Introduction

In recent years, there has been a growing interest among consumers in the safety and traceability of food products. In particular, there has been an increasing focus on the geographical origin of raw materials and finished products, for several reasons including specific sensory properties, perceived health values, confidence in locally produced products and media attention [1]. As a result of these factors, the European Union recognised and supported the differentiation of quality products on a regional basis [2], introducing an integrated framework for the protection of geographical origin for agricultural products and foodstuffs by specific regulation [3]. This regulation permits the application of the following labels to a food product: protected designation of origin (PDO), protected geographical indication and traditional speciality guaranteed.

In order to assure quality and to safeguard consumers from commercial frauds, there is an increasing need for analytical tools able to verify whether a product, sold with a specific label, is actually compatible with that claim or not.

▸ **INFORMATION PROVIDED**:
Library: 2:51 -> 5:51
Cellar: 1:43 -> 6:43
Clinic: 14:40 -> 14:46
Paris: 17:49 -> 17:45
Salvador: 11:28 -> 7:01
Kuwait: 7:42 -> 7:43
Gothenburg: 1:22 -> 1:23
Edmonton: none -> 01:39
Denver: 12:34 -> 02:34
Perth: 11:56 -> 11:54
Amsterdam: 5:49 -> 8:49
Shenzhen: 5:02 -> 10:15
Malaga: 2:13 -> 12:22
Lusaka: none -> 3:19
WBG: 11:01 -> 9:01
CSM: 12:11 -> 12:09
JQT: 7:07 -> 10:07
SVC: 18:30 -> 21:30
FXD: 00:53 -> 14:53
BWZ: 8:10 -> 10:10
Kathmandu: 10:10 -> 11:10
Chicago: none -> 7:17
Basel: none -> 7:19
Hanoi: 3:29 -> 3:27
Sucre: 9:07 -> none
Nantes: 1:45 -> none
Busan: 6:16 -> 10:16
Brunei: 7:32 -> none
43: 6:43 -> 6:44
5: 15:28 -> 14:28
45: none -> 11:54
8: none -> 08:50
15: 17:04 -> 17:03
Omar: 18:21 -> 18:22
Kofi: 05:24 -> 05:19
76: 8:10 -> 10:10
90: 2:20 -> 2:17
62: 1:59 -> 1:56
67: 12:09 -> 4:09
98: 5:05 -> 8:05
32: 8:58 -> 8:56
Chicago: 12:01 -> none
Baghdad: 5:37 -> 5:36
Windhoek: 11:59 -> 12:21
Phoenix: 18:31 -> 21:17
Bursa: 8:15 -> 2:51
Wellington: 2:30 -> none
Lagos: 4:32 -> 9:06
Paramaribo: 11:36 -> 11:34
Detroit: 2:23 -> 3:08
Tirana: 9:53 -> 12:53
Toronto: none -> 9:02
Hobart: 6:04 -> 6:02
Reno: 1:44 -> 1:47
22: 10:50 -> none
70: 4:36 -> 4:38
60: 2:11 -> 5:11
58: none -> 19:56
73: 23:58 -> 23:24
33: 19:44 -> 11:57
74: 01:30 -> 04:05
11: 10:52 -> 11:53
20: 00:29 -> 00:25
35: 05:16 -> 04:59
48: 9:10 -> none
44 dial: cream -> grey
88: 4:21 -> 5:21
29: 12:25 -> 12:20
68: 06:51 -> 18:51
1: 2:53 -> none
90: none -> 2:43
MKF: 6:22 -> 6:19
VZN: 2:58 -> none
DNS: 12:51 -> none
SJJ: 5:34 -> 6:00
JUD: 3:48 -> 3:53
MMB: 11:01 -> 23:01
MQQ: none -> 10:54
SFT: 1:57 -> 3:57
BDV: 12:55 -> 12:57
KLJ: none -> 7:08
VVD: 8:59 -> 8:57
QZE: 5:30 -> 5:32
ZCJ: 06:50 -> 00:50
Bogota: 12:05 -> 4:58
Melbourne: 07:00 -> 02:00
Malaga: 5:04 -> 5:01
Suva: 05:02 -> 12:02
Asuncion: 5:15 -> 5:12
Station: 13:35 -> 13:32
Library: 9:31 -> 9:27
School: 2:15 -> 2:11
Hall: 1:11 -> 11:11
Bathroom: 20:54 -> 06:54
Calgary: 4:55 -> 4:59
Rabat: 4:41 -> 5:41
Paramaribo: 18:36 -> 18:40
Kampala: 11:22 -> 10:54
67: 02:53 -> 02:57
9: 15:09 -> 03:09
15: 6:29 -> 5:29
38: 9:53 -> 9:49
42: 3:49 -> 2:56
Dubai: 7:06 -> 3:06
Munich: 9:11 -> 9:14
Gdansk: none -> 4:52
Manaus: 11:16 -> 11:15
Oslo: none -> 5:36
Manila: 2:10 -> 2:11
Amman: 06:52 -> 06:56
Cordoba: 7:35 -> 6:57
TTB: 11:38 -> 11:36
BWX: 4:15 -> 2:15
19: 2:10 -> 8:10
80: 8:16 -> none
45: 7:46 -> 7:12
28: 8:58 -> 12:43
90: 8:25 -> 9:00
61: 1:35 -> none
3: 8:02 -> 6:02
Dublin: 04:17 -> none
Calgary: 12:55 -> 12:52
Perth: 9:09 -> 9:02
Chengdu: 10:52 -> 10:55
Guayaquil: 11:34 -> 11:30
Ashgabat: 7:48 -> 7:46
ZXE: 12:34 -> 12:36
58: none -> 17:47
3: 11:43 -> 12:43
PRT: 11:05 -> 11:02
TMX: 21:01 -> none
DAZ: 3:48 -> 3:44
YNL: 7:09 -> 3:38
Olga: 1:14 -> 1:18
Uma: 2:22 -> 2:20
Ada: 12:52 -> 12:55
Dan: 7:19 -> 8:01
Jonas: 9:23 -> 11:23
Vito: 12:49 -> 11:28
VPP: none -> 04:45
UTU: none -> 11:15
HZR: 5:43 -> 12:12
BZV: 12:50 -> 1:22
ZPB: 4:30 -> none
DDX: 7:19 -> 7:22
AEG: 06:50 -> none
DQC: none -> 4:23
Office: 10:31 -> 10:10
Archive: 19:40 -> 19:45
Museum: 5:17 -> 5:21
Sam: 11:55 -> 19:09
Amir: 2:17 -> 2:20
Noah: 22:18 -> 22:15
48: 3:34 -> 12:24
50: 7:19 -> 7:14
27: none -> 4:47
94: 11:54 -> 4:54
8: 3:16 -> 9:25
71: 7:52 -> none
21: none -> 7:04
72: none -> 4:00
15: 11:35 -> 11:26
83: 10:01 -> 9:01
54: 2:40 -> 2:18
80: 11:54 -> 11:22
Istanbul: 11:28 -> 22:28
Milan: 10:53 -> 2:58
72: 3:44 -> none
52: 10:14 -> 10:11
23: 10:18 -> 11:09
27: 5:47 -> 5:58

▸ **SHORT EXERCISE 1**: Reproduce the part of the introduction on food origin labeling that opens with the words containing "Introduction" and closes with "traditional speciality guaranteed.".
▸ **SHORT EXERCISE 2**: According to the introduction on food origin labeling, what did the European Union introduce by specific regulation?

▸ **TASK RESPONSE 1**:
Introduction

In recent years, there has been a growing interest among consumers in the safety and traceability of food products. In particular, there has been an increasing focus on the geographical origin of raw materials and finished products, for several reasons including specific sensory properties, perceived health values, confidence in locally produced products and media attention [1]. As a result of these factors, the European Union recognised and supported the differentiation of quality products on a regional basis [2], introducing an integrated framework for the protection of geographical origin for agricultural products and foodstuffs by specific regulation [3]. This regulation permits the application of the following labels to a food product: protected designation of origin (PDO), protected geographical indication and traditional speciality guaranteed.

▸ **TASK RESPONSE 2**: An integrated framework for the protection of geographical origin for agricultural products and foodstuffs.